Genova. In verità ce lo siamo chiesti tutti appena abbiamo letto il decreto firmato da Conte lo scorso 4 marzo: ma davvero ci sarà chi farà rispettare la distanza di un metro tra le persone per limitare il contagio da coronavirus?
Il banco di prova ce l’ha offerto il primo venerdì sera nel centro storico di Genova, dove la movida si è svolta esattamente come sempre. Piazza delle Erbe bella piena, vicoli gremiti, tutti ammassati gomito a gomito, la calca davanti ai locali all’una di notte, le solite chiamate dei residenti alla municipale per gli schiamazzi molesti.
A raccontarlo sono le foto raccolte su Facebook dalla pagina Cresciuti Disagiati, e prima ancora da Alessio Morando che ha pubblicato una carrellata di storie Instagram per denunciare esattamente questo: mentre le discoteche chiudono perché è vietato ballare a stretto contatto col prossimo, nei vicoli la vita continua come sempre in barba alle raccomandazioni degli esperti trascritte nero su bianco in un provvedimento con forza di legge.
Il tema tuttavia rischia di essere più spinoso del previsto. Nel decreto si dice che “sono sospese le manifestazioni, gli eventi e gli spettacoli di qualsiasi natura, ivi inclusi quelli cinematografici e teatrali, svolti in ogni luogo, sia pubblico sia privato, che comportano affollamento di persone tale da non consentire il rispetto della distanza di sicurezza interpersonale di almeno un metro“. Ma una misura del genere da sola basterebbe a impedire la movida sul suolo pubblico?

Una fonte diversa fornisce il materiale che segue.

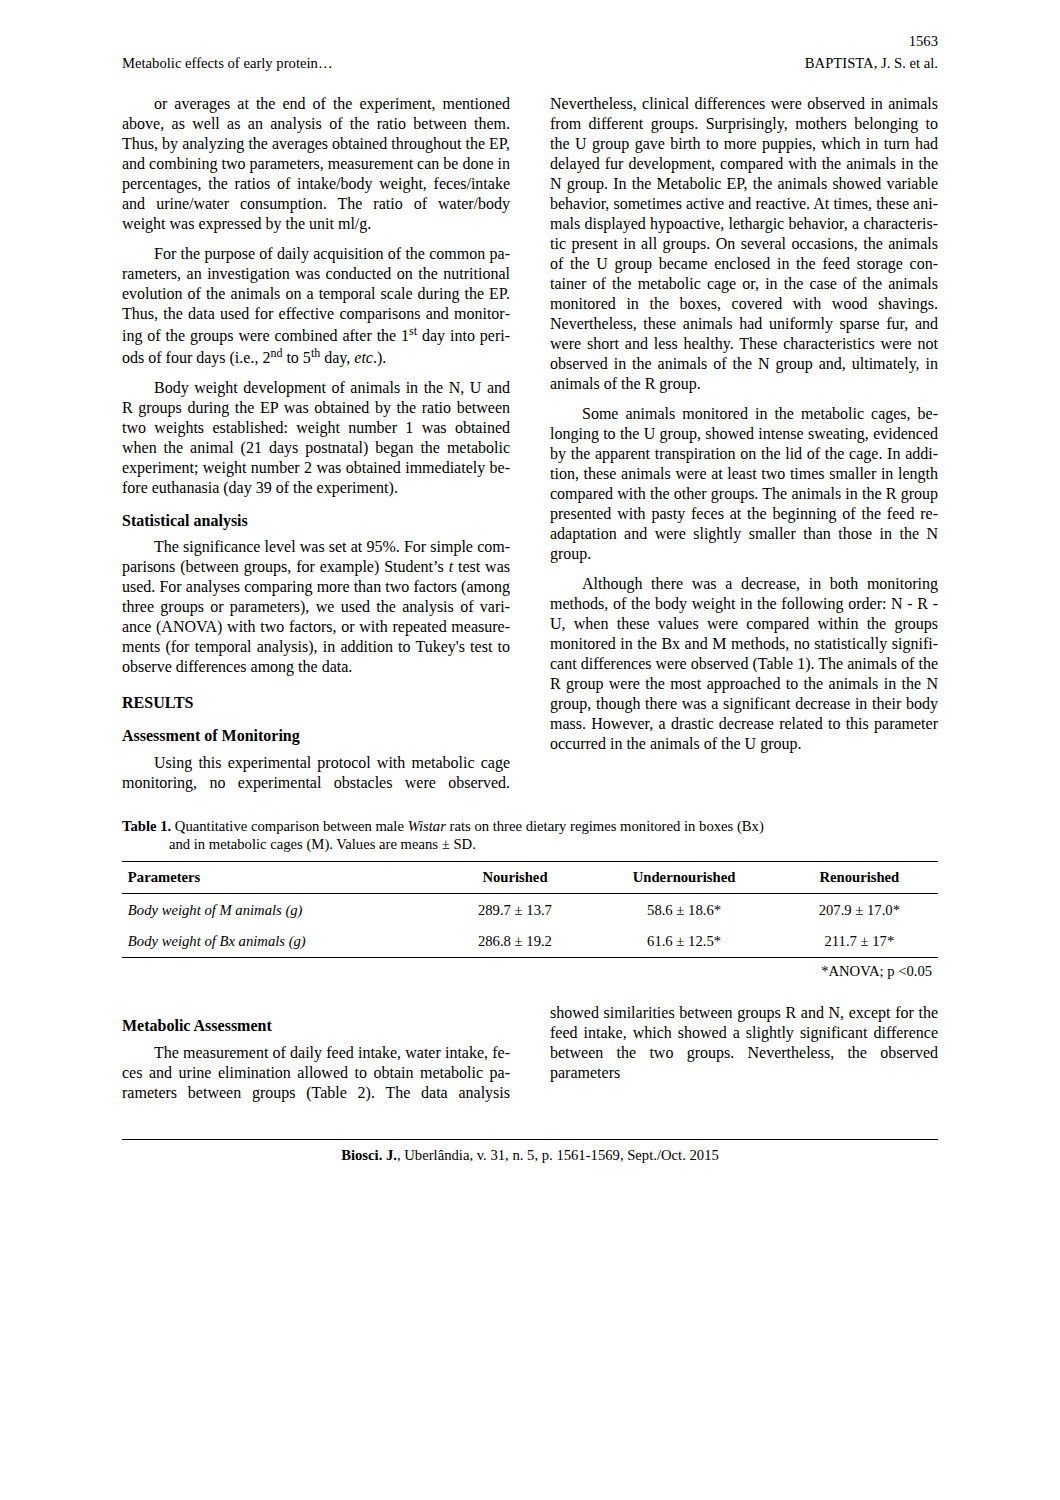1563
Metabolic effects of early protein… BAPTISTA, J. S. et al.
or averages at the end of the experiment, mentioned above, as well as an analysis of the ratio between them. Thus, by analyzing the averages obtained throughout the EP, and combining two parameters, measurement can be done in percentages, the ratios of intake/body weight, feces/intake and urine/water consumption. The ratio of water/body weight was expressed by the unit ml/g.
For the purpose of daily acquisition of the common parameters, an investigation was conducted on the nutritional evolution of the animals on a temporal scale during the EP. Thus, the data used for effective comparisons and monitoring of the groups were combined after the 1st day into periods of four days (i.e., 2nd to 5th day, etc.).
Body weight development of animals in the N, U and R groups during the EP was obtained by the ratio between two weights established: weight number 1 was obtained when the animal (21 days postnatal) began the metabolic experiment; weight number 2 was obtained immediately before euthanasia (day 39 of the experiment).
Statistical analysis
The significance level was set at 95%. For simple comparisons (between groups, for example) Student’s t test was used. For analyses comparing more than two factors (among three groups or parameters), we used the analysis of variance (ANOVA) with two factors, or with repeated measurements (for temporal analysis), in addition to Tukey's test to observe differences among the data.
RESULTS
Assessment of Monitoring
Using this experimental protocol with metabolic cage monitoring, no experimental obstacles were observed. Nevertheless, clinical differences were observed in animals from different groups. Surprisingly, mothers belonging to the U group gave birth to more puppies, which in turn had delayed fur development, compared with the animals in the N group. In the Metabolic EP, the animals showed variable behavior, sometimes active and reactive. At times, these animals displayed hypoactive, lethargic behavior, a characteristic present in all groups. On several occasions, the animals of the U group became enclosed in the feed storage container of the metabolic cage or, in the case of the animals monitored in the boxes, covered with wood shavings. Nevertheless, these animals had uniformly sparse fur, and were short and less healthy. These characteristics were not observed in the animals of the N group and, ultimately, in animals of the R group.
Some animals monitored in the metabolic cages, belonging to the U group, showed intense sweating, evidenced by the apparent transpiration on the lid of the cage. In addition, these animals were at least two times smaller in length compared with the other groups. The animals in the R group presented with pasty feces at the beginning of the feed re-adaptation and were slightly smaller than those in the N group.
Although there was a decrease, in both monitoring methods, of the body weight in the following order: N - R - U, when these values were compared within the groups monitored in the Bx and M methods, no statistically significant differences were observed (Table 1). The animals of the R group were the most approached to the animals in the N group, though there was a significant decrease in their body mass. However, a drastic decrease related to this parameter occurred in the animals of the U group.
Table 1. Quantitative comparison between male Wistar rats on three dietary regimes monitored in boxes (Bx) and in metabolic cages (M). Values are means ± SD.
| Parameters | Nourished | Undernourished | Renourished |
| --- | --- | --- | --- |
| Body weight of M animals (g) | 289.7 ± 13.7 | 58.6 ± 18.6* | 207.9 ± 17.0* |
| Body weight of Bx animals (g) | 286.8 ± 19.2 | 61.6 ± 12.5* | 211.7 ± 17* |
| *ANOVA; p <0.05 |
Metabolic Assessment
The measurement of daily feed intake, water intake, feces and urine elimination allowed to obtain metabolic parameters between groups (Table 2). The data analysis showed similarities between groups R and N, except for the feed intake, which showed a slightly significant difference between the two groups. Nevertheless, the observed parameters
Biosci. J., Uberlândia, v. 31, n. 5, p. 1561-1569, Sept./Oct. 2015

In base a questa formulazione le discoteche hanno deciso di chiudere sperando di rifarsi nella stagione estiva. Contemporaneamente alcuni bar si sono trasformati in piste da ballo dove la norma del metro di distanza è ampiamente trascurata. I cinema e i teatri hanno dovuto stravolgere la loro organizzazione. Negli uffici postali la tensione è salita alle stelle quando decine di anziani in attesa di ritirare la pensione sono rimasti fuori al freddo perché le nuove regole impediscono il sovraffollamento. E così via.
Ma allora, si chiedono in tanti, che senso hanno queste disposizioni al limite del surreale se poi nelle vie della città nessuno può impedire a centinaia di giovani di ammassarsi come hanno sempre fatto? Forse è una banale questione di senso civico? Oppure torneremo a vedere forze dell’ordine che pattuglieranno la città per impedire gli assembramenti, come accadeva un secolo fa quando il clima era tutt’altro che democratico? Abbiamo provato a parlarne con chi è responsabile della sicurezza in città, ma per ora non abbiamo ricevuto risposte.